Licence to kill: why a 0.007% yield could be dangerous

If you want a gauge to gauge the storm in financial sector sentiment, you could do worse than look at one of the world’s most popular financing mechanisms: a centuries-old trade finance product called banker acceptance.

Compared to the other devices used to lubricate the wheels of commerce — supply chain finance, factoring, invoice financing, letters of credit — bank admissions are designed to be as safe as they are tedious. They are guaranteed short-term payment promises that are secured by the bank and turn them into liquid by being tradable on the stock exchange. A stable and predictable market should be taken for granted.

But as Lex Greensill has shown, even an ordinary financial product can turn out to be something that doesn’t look much like the original concept, hiding off-balance sheet risks and causing billions of dollars in losses to investors who aren’t paying attention. Just ask Credit Suisse, now embroiled in a web of legal claims from customers who have money invested in Greensill’s “innovative” supply chain finance initiative.

For years, Chinese banks and the broader Chinese financial sector have been innovating in a way not unlike bank acceptance. According to CEIC data, China’s bank admission market was worth 3 trillion renminbi late last year, down from a near peak of 8 trillion renminbi in 2014, but it is still broad and a major part of the shadow banking activity that China depends on to fuel its growth.

Shadow banking as a proportion of China’s overall financial activity has grown significantly in recent years. It now accounts for more than 60 percent of GDP, compared to nearly none before the global financial crisis, according to research published by the Manchester and Wiley School. This puts it well ahead of the UK, where shadow banking has also grown in importance, but is barely equal to half of GDP.

Shadow banking products are many and varied, but the bulk of them are somehow abbreviated prevailing banking regulations. Bank approvals have become an important way for Chinese banks to comply with government dictates on lending, as they are considered loans, while avoiding capital charges for balance sheet lending.
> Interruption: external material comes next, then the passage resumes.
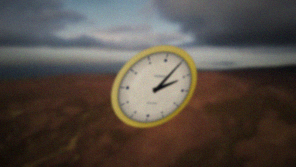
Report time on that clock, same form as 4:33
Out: 2:05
There are a number of issues of potential concern. Bank approvals can be used as a typical off-balance sheet chemical cash generator: the bank receives cash via an advance payment from the customer in exchange for an off-balance sheet guarantee; He is then able to trade the banker’s acceptance with another bank that may be more eager to increase the volume of loans without inflating its balance sheets.

The attractiveness of banks is obvious. But alchemy works with clients, too. Matthew Lowenstein, an analyst at J Capital Research, wrote several years ago about evidence of collusion between regional banks and cash-strapped local governments that used the products primarily to “print their own money.” Today, local governments are under pressure again, as their lucrative practice of increasing public financing by selling land to property developers has been restricted by Beijing. Suddenly there was a renewed incentive to print money creatively.

The important security devices of the original banker’s acceptance format have also been bypassed. Standard short-term durations of a few months were routinely rolled over by banks that didn’t want to end the party. Warranty levels have been reduced. Inadequate security validations and basic business transactions may also have facilitated fraud.

A fraud crackdown was launched in 2017, which is one of the reasons for that year’s sharp decline in bill financing issuance, such as bank and commercial paper acceptance. The problem was much more prevalent than a few bogus trade deals. Local experts say that a large part of the loan proceeds were later used to purchase real estate. Wealth management products, another shadow banking activity that banks pay, have also been recycled into bank endorsements.

A second panic followed in 2019 after the failure of Baoshang Bank. The interbank financing market has stalled, in part due to concerns about fraud and inadequate collateral over bank acceptance.

No matter how safe these types of products are in theory, they are certainly not risk-free in practice. Unfortunately, the market is increasingly pricing it as if it were. In China at the end of last month, demand for bank acceptance reached a new high, as banks sought to hit government lending targets. Yield: Substantially “risk free” 0.007%.